This is a grown up cake, both in the making and the eating. The slight bitterness of green tea can be an acquired taste and the sponge is close to a genoise, with all the careful whisking that requires. The result is a delicate cake with a sticky sweetness that comes from green tea syrup drizzled over the top.
The recipe is out of the Wagamama cookbook. To start you need two big mixing bowls, at least one of which is heatproof. In one big bowl, sieve together 4oz (110g) plain flour and 1/2 tsp baking powder. The recipe also calls for an optional 1/2oz (10g) of matcha, green tea powder. I’ve made it both with and without matcha and, while it does bolster the tea flavour and gives the cake a nice speckle, if you can’t find it, or balk at the cost, then the cake will be fine without it. Crack four eggs into the heatproof bowl and add 4oz (110g) caster sugar. Melt 3oz (75g) of butter in another, little, bowl.

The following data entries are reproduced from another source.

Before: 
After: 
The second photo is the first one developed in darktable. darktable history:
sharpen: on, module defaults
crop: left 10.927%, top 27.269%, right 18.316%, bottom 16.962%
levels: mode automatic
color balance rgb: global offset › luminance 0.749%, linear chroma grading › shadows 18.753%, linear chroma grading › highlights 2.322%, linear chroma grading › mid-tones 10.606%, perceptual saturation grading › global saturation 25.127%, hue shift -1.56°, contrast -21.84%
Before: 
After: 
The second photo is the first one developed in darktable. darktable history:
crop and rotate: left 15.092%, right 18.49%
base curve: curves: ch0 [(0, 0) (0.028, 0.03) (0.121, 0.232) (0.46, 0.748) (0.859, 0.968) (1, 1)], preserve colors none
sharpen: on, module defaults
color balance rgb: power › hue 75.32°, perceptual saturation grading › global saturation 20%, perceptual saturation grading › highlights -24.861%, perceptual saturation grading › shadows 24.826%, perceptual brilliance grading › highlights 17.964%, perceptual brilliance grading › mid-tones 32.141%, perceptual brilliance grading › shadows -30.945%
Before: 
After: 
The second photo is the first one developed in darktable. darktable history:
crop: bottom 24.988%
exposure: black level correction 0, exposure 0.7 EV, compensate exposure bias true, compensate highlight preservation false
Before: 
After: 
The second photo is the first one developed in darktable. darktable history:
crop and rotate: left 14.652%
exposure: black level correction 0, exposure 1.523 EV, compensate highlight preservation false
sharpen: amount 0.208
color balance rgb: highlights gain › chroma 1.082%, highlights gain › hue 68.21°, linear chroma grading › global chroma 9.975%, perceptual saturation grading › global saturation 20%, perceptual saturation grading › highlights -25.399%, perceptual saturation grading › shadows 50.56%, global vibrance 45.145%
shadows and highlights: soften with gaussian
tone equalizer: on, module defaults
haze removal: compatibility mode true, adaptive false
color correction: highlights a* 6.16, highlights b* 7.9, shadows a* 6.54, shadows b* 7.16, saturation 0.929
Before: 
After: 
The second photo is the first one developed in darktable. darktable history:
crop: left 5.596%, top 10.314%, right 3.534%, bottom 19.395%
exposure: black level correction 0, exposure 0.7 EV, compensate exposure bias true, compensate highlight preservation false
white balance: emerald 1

Place the bowl with the eggs and sugar over a pan with an inch of barely simmering water and whisk with an electric hand whisk for 3-4 minutes until the sugar and eggs have created a thick, light, mousse. Take the bowl off the heat and sieve in the dry ingredients. Trickle the melted butter down the side of the bowl. Fold everything together using a metal spoon, making sure to scrape right down to the bottom of the bowl. Tip the mixture into a lined and buttered cake tin and bake for 35 minutes at 180C.
While the cake is in the oven make the syrup. Make a very strong brew using two green tea bags and 150ml of boiling water. Add this to a pan with 5oz (150g) caster sugar and heat over a low heat until all the sugar is dissolved. Once the liquid is clear, turn up the heat and boil hard for five minutes.
When the cake is out of the oven, poke loads of holes in it and very slowly drizzle the syrup over so that sinks down through the cake. Let the cake cool in the tin before carefully releasing it. If you want a photo, try and remember to take it before you’ve eaten half the cake.